Konkludując, z powyższych przyczyn Sąd Okręgowy uznał zarzut naruszenia art. 233 § 1 k.p.c. za chybiony.

Nie zasługuje na uwzględnienie także podstawowy zarzut strony powodowej, iż sąd pierwszej instancji nie rozpoznał istoty sprawy oraz powiązany z nim zarzut naruszenia art. 328 § 2 k.p.c.

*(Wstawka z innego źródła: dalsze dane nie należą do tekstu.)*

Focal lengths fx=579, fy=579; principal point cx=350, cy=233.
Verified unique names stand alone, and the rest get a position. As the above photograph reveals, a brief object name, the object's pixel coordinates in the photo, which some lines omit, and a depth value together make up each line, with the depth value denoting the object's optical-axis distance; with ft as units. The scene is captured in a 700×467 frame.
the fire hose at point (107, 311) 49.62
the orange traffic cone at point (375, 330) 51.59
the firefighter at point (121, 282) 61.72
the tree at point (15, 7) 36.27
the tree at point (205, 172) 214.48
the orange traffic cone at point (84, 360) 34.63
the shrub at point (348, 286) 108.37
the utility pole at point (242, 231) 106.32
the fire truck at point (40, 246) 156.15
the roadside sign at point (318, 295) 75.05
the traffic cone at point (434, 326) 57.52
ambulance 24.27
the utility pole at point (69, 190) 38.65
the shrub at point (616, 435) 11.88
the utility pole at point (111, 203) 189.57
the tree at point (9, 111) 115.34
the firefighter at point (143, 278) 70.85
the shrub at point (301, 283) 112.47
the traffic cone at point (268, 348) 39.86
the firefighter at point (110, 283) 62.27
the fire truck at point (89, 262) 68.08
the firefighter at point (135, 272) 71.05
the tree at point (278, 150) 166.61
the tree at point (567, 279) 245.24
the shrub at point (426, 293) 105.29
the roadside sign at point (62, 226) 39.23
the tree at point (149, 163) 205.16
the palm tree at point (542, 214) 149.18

Nierozpoznanie istoty sprawy, o którym mowa w art. 386 § 4 k.p.c. odnosi się do roszczenia będącego podstawą powództwa i zachodzi, gdy sąd pierwszej instancji nie orzekł w ogóle merytorycznie o żądaniach stron, zaniechał zbadania materialnej podstawy żądania pozwu albo pominął merytoryczne zarzuty pozwanego. Istotę sprawy ocenia się z jednej strony na podstawie analizy żądań pozwu, a z drugiej strony - przepisów prawa materialnego stanowiącego podstawę rozstrzygnięcia. W doktrynie utrwalony jest pogląd, że treścią powództwa jest żądanie urzeczywistnienia w konkretnym przypadku określonej normy prawnej przez wydanie orzeczenia sądowego określonej treści. Nierozpoznanie więc istoty sprawy sprowadza się do pozostawienia poza oceną sądu okoliczności faktycznych stanowiących przesłanki zastosowania norm prawa materialnego.

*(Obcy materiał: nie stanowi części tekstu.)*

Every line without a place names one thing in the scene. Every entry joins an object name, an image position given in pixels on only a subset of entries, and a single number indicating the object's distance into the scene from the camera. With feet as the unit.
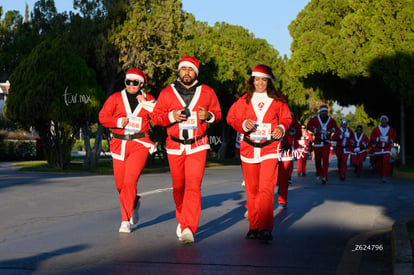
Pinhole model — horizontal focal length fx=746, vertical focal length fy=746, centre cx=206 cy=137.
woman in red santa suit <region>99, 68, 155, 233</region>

W pierwszej kolejności wskazać trzeba, że sąd odwoławczy może skontrolować proces decyzyjny sądu pierwszej instancji prowadzący do wydania zaskarżonego wyroku przede wszystkim poprzez analizę uzasadnienia wyroku. Wymogi formalne uzasadnienia wyroku określa art. 328 § 2 k.p.c., który przewiduje, że uzasadnienie wyroku powinno zawierać: ustalenie faktów, które sąd uznał za wykazane; dowodów, na których się oparł, i przyczyn, dla których innym dowodom odmówił wiarygodności i mocy dowodowej oraz wyjaśnienie podstawy prawnej z przytoczeniem przepisów prawa. Przepis art. 328 § 2 k.p.c. określając niezbędne elementy uzasadnienia wyroku wskazuje jednocześnie na etapy procesu myślowego, które powinny doprowadzić sąd orzekający w niniejszej sprawy do wydania rozstrzygnięcia o żądaniu strony powodowej. Sąd co do zasady po przeprowadzeniu postępowania dowodowego powinien więc w pierwszej kolejności poddać te dowody ocenie, stosując się do kryteriów przewidzianych w art. 233 § 1 k.p.c., a następnie na podstawie tak ocenionego materiału dowodowego dokonać ustaleń faktycznych, po czym dokonać subsumpcji ustalonego stanu faktycznego do norm prawa materialnego. Wyeliminowanie którekolwiek ze wskazanych wyżej elementów składających się na proces stosowania prawa jest tożsame z zaniechaniem zbadania przez sąd istoty sprawy. Nie można bowiem wyobrazić sobie, że sąd może rozstrzygnąć o zasadności dochodzonego roszczenie, jeżeli pominie etap oceny dowodów lub zaniecha dokonania jakichkolwiek ustaleń faktycznych wynikających z tych dowodów albo nie podda dokonanych ustaleń faktycznych ocenie z punktu widzenia obowiązujących przepisów prawa. Dodać jednocześnie trzeba, że wszystkie wymienione wyżej elementy procesu decyzyjnego sądu pierwszej instancji powinny znaleźć odzwierciedlenie w uzasadnieniu wyroku, gdyż tylko wówczas zarówno strony, jak i sąd odwoławczy mogą dokonać skutecznej kontroli prawidłowość rozstrzygnięcia zawartego w zaskarżonym orzeczeniu. Z tego względu konieczne jest, aby sąd w uzasadnieniu wyroku podał, które z okoliczności faktycznych mających istotne znaczenie dla rozstrzygnięcie sprawy uznał za wykazane - ze wskazaniem dowodów, na których się oparł - oraz wyjaśnił przyczyny, dla których innym dowodom mającym uzasadniać odmienne twierdzenia stron odmówił wiarygodności i mocy dowodowej, zaś następnie wyjaśnił podstawę prawną wydanego wyroku.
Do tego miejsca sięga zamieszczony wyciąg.